Psikolojik sağlığın temel taşı iletişimdir. Bu yüzden psikoterapide terapist ile danışan empati içeren bir iletişim kurarlar. Bu iletişimle beraber danışan kendini anlamaya başlar. Peki, bu nasıl oluyor?
Bu iki aşamalı bir süreçtir. Danışan kendine açılır ve sonra bu duygularla ilgili başkalarına nasıl konuşacağını öğrenir. Bununla birlikte, savunma mekanizmalarımızın duyguları bilinçten gizlemek için ne kadar etkili çalıştığı göz önüne alındığında, ne hissettiğini bilmek genellikle zor bir iştir.
Aslında genellikle duygularımızın yüzeysel olarak farkına varırız. Bugün iyi/kötü havamdayım; iş beni strese sokuyor; Kızgın değilim, sadece konuşmak istemiyorum; Hiçbir şey hissetmiyorum. Bunlar sadece duygularımızın yüzeysel olarak anlaşıldığını göster. Duygularımız bu noktada sadece pozitif/negatif olarak anlaşılmıştır. Oysa yüzeyin altında neler hissettiğini belirlememize yardımcı olacak öğrenebileceğimiz araçlar var.

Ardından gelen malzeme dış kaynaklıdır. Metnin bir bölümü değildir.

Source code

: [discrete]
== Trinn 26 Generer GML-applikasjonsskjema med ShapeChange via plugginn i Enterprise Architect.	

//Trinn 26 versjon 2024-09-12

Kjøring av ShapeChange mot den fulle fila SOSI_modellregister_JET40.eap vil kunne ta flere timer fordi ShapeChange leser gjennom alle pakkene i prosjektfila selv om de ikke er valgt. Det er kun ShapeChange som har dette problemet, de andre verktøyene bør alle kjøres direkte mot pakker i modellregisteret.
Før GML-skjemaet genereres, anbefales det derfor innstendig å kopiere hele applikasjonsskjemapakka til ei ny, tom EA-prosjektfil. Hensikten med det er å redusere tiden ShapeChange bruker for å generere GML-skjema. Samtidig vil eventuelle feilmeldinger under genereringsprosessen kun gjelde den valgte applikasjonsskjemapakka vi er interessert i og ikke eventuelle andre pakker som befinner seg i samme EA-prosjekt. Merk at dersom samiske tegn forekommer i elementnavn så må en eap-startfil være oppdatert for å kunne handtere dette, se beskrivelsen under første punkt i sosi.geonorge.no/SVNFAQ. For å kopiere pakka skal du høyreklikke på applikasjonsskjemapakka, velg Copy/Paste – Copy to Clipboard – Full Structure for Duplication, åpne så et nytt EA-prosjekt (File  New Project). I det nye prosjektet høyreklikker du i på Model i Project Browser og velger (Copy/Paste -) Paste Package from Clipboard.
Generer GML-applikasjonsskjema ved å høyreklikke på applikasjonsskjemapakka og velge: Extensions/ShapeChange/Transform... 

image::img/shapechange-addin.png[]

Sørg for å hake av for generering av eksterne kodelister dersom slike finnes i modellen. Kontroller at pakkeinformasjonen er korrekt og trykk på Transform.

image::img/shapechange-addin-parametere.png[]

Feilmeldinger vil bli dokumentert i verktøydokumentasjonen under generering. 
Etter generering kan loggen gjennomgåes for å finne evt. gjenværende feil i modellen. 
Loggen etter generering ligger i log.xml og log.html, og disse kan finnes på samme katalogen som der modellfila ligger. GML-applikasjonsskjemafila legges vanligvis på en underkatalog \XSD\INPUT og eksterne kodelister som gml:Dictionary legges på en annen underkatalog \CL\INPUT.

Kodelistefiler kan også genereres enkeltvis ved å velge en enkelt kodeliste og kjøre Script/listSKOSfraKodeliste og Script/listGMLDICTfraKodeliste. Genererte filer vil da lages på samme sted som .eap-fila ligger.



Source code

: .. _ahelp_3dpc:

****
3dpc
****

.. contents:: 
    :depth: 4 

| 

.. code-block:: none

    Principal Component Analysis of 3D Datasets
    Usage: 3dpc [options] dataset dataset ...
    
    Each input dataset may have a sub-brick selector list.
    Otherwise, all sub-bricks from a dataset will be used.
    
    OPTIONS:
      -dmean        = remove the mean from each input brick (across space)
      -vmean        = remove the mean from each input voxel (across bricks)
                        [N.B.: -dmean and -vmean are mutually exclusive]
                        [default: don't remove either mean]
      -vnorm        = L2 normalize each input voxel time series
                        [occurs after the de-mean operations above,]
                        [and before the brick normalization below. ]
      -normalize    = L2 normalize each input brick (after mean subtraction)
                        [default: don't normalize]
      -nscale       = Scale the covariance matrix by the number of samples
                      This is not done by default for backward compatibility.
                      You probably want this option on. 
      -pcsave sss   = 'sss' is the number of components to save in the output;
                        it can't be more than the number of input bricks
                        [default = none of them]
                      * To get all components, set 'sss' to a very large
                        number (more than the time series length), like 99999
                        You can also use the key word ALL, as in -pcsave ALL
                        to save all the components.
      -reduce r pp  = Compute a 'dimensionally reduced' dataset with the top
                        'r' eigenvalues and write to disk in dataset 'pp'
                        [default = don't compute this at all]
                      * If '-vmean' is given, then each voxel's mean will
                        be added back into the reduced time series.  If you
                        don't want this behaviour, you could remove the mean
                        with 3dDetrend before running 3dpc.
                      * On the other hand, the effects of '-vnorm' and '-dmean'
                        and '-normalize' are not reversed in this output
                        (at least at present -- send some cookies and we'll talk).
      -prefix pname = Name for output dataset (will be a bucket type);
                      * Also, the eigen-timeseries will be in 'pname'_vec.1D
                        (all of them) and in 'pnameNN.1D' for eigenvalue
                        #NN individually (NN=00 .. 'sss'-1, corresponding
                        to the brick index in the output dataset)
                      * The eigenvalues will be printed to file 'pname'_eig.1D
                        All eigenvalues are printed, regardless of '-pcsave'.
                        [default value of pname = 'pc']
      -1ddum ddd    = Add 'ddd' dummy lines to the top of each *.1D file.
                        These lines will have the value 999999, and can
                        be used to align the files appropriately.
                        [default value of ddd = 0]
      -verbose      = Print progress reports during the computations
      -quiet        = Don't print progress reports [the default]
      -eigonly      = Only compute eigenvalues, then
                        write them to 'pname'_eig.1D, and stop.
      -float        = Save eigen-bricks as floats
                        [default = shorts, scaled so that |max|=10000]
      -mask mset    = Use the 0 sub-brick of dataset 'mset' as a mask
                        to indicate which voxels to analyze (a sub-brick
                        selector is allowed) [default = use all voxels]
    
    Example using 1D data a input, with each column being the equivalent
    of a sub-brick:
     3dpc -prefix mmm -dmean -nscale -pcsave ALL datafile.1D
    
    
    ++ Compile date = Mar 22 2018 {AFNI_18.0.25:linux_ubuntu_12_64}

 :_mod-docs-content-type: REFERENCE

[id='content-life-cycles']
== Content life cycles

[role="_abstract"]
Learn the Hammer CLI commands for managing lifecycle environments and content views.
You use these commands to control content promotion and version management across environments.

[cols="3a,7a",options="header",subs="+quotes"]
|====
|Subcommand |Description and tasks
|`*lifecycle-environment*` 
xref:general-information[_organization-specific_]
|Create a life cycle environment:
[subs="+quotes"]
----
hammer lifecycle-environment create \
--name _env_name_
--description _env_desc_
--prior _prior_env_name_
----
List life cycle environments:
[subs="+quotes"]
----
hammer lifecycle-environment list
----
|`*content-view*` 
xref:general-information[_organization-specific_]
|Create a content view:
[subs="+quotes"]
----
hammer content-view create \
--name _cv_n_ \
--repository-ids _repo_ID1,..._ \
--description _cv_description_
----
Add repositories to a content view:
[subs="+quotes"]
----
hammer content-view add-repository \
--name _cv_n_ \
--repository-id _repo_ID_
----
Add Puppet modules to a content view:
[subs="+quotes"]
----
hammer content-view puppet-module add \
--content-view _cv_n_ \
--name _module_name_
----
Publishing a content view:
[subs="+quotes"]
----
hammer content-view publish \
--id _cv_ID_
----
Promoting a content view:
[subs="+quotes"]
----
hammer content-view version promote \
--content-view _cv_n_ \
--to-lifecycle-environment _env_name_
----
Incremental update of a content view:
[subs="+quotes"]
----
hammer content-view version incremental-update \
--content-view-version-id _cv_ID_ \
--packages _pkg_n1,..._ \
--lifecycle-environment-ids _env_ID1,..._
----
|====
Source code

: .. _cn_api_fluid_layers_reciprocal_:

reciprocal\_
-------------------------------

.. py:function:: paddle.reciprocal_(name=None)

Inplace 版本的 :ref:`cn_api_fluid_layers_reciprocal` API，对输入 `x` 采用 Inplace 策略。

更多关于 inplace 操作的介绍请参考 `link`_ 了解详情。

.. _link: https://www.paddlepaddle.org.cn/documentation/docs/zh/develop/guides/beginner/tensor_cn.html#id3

Birçok insan terapi almayı maalesef hala zayıflık olarak görüyor ve reddediyorlar. Birçok danışanın da maddi gücü buna yeterli değil. Terapiye gitmek istemeyen kişiler için ne hissettiğimizi nasıl keşfedebilir ve anlamlandırabilirizi ve duygularımızın davranışlarımızı nasıl dikte ettiği konusunu bir düşünelim.
Duygularınızdan Başlayın
Kendinize sorun:
Hangi hislerin farkındayım?
En belirgin olan nedir? (Kendiniz tarif etmeye çalışın. "İyi"nin ne anlama geldiğini sorarak devam edin.)
Bu duygudan ne zaman haberdar oldum?
Sorularınızı ve cevaplarınızı kaydetmek için bir not defteri olmasını öneririm. Acele etmeyin. Her hissi iyice tanımlayın ve zevkli olanları dahil ettiğinizden emin olun. Hayatınızı neyin geliştirdiğini bilmek önemlidir; bunlar yaşamın zor olduğu durumlarda bir miktar denge ölçümü sağlamada hayati öneme sahiptir.
Stresin Kaynağını Sorgulayın
Kendinize sorun:
Bu hissi tetikleyen ne olabilir?
Günlük hayatımda neler oluyor? (Kontrol edemediğiniz ve belki de 'dikkat etmemeye' karar vermiş olduğunuz olaylara, düşüncelere veya hayallere özellikle dikkat edin, çünkü onları değiştiremezsiniz. Kontrolün bizde olmaması bizim için duygusal bir tepkidir.)
Duygularınız Hakkında Konuşun ve Korkuyu Bırakın
Gerçek şu ki, korkularımızı kendimize ve sevdiklerimize ne kadar itiraf edersek, boyutlarının küçülme olasılığı da o kadar artar. Duygular bir düdüklü tencere gibi işlev görür: Basınç serbest bırakmadan artar. Ardından, bir kez serbest bırakıldığında, yoğunluk azalır. Sonuç olarak, reddedilen veya reddedilen duyguların boyut olarak küçülmediğini veya ortadan kalkmadığı, ancak yoğunlaştığı gerçeğidir.
Son olarak, unutmayın ki bir duyguyla yüzleşmek, ona verdiğimiz yanıttan çok farklı bir şeydir. Bunlar iki ayrı gerçeklik. Hayal edebileceğimizin aksine, birinin öfkesiyle yüzleşmek, bunun üzerinde hareket edeceğimiz ve yıkıcı bir şey yapacağımız anlamına gelmez. Şiddetli patoloji veya uyuşturucu ile değiştirilmiş haller dışında, bir hissi yanıtımız kontrolümüzde kalır.